__WHAT IS BEING ASKED__. Copy the following rows word for word, starting at the line that contains "family: Plantaginaceae" and stopping after the line that contains "genus: Plicaturopsis".

++++ INFORMATION SUPPLIED

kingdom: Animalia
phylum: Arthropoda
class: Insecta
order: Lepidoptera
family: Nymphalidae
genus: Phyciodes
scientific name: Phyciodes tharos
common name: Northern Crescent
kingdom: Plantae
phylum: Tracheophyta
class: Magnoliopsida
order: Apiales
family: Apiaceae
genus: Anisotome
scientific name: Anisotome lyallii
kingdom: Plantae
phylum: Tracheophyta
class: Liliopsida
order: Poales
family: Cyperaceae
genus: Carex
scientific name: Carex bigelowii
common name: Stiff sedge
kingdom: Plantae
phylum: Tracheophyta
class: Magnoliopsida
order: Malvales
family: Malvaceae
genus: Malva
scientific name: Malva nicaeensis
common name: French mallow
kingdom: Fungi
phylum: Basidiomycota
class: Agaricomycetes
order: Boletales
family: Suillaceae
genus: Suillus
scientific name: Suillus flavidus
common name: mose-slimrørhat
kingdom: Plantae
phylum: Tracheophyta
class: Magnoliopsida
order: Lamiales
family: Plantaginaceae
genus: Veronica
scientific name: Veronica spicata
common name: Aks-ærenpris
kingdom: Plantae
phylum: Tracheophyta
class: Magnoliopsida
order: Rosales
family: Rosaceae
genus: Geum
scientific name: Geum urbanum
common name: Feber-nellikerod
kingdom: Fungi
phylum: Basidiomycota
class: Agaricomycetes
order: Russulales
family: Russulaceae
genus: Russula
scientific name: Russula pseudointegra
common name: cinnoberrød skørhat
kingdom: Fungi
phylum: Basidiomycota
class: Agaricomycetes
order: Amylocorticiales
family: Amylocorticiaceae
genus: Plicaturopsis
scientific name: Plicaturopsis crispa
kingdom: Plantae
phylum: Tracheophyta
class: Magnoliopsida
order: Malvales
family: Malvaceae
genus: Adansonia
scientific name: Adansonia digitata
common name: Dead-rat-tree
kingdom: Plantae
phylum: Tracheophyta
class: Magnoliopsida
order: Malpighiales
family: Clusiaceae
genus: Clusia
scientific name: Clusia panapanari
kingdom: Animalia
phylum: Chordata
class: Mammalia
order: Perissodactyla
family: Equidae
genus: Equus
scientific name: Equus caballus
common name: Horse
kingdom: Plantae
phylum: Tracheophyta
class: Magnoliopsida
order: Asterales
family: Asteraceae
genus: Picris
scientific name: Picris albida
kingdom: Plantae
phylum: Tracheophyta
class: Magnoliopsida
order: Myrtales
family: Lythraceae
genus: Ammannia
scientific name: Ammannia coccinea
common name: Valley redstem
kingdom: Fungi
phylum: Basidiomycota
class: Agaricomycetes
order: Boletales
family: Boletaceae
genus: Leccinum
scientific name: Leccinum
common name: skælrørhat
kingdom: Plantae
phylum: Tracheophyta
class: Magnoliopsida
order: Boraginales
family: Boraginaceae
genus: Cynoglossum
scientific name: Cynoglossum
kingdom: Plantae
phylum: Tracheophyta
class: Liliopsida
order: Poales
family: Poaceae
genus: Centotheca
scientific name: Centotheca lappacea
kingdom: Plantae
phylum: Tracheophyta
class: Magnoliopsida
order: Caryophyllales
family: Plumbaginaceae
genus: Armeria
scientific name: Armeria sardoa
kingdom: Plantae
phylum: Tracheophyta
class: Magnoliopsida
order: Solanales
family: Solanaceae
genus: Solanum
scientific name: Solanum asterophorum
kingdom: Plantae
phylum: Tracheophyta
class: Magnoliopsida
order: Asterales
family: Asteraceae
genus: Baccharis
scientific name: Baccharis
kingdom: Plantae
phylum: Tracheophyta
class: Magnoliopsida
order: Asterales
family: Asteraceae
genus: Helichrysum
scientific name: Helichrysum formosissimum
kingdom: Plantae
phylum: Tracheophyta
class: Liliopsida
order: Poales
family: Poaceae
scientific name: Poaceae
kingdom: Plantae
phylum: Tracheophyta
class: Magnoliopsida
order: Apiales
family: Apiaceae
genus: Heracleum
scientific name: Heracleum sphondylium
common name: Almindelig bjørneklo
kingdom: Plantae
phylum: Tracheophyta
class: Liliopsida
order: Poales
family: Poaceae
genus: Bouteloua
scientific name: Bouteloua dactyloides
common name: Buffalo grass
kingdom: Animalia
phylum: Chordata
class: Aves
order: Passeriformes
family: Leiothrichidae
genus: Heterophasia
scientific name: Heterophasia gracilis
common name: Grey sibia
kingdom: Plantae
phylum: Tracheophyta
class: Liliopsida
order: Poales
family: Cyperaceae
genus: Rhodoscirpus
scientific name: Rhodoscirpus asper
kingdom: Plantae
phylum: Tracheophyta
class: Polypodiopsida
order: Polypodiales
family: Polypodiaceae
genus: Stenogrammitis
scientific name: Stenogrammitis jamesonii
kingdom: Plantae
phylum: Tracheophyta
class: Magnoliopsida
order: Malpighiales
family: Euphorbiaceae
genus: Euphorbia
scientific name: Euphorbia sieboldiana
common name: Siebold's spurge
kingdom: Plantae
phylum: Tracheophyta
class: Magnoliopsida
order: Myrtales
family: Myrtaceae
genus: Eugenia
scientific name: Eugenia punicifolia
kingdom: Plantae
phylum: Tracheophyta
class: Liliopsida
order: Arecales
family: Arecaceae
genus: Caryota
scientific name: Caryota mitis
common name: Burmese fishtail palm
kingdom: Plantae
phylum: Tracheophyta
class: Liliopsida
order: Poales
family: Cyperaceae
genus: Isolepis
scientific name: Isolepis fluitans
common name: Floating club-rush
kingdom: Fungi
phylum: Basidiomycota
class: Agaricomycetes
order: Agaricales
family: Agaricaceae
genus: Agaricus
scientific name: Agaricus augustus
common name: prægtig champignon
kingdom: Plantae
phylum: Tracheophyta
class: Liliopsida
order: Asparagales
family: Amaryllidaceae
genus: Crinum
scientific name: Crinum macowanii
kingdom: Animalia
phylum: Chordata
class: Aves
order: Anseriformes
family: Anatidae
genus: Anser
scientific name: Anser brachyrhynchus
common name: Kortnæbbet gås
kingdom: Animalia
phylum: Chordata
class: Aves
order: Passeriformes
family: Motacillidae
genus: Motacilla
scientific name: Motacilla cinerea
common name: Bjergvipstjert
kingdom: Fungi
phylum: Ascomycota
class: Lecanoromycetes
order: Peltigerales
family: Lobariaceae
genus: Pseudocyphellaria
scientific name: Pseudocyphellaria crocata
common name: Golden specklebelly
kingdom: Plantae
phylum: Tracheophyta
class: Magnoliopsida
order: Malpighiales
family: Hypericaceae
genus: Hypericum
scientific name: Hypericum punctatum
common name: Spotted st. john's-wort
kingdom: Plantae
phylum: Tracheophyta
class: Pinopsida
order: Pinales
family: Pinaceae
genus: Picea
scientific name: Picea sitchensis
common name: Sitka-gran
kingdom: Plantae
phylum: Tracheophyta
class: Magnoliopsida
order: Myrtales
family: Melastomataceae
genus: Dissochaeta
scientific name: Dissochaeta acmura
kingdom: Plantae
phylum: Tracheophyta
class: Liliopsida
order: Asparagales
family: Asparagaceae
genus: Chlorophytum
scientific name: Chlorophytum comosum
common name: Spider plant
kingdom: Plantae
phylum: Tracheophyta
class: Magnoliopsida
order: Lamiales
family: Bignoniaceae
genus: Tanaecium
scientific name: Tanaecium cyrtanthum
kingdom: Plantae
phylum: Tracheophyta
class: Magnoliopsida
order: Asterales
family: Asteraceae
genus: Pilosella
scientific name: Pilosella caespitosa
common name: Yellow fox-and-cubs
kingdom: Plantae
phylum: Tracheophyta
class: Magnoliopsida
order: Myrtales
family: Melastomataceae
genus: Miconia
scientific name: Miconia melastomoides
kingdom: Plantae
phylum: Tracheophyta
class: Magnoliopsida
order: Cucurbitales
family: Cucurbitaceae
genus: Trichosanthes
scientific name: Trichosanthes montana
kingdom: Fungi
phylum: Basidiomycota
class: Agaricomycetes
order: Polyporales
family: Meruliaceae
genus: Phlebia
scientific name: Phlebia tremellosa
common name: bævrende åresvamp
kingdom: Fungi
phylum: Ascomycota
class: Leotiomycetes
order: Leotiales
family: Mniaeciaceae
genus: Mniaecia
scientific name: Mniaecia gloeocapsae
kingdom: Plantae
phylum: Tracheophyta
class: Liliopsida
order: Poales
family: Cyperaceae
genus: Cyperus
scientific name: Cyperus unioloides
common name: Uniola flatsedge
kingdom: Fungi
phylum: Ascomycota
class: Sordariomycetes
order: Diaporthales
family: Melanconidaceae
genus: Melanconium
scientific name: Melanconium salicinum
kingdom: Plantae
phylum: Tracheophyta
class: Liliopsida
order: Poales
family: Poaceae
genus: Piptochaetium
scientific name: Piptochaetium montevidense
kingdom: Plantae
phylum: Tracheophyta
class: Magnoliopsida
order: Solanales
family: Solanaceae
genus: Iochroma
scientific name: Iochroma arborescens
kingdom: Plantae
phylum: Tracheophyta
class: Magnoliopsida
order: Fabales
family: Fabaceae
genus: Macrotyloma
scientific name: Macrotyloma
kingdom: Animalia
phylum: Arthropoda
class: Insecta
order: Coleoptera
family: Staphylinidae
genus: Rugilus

++++++++

__SOLUTION TO THIS EXERCISE__.
family: Plantaginaceae
genus: Veronica
scientific name: Veronica spicata
common name: Aks-ærenpris
kingdom: Plantae
phylum: Tracheophyta
class: Magnoliopsida
order: Rosales
family: Rosaceae
genus: Geum
scientific name: Geum urbanum
common name: Feber-nellikerod
kingdom: Fungi
phylum: Basidiomycota
class: Agaricomycetes
order: Russulales
family: Russulaceae
genus: Russula
scientific name: Russula pseudointegra
common name: cinnoberrød skørhat
kingdom: Fungi
phylum: Basidiomycota
class: Agaricomycetes
order: Amylocorticiales
family: Amylocorticiaceae
genus: Plicaturopsis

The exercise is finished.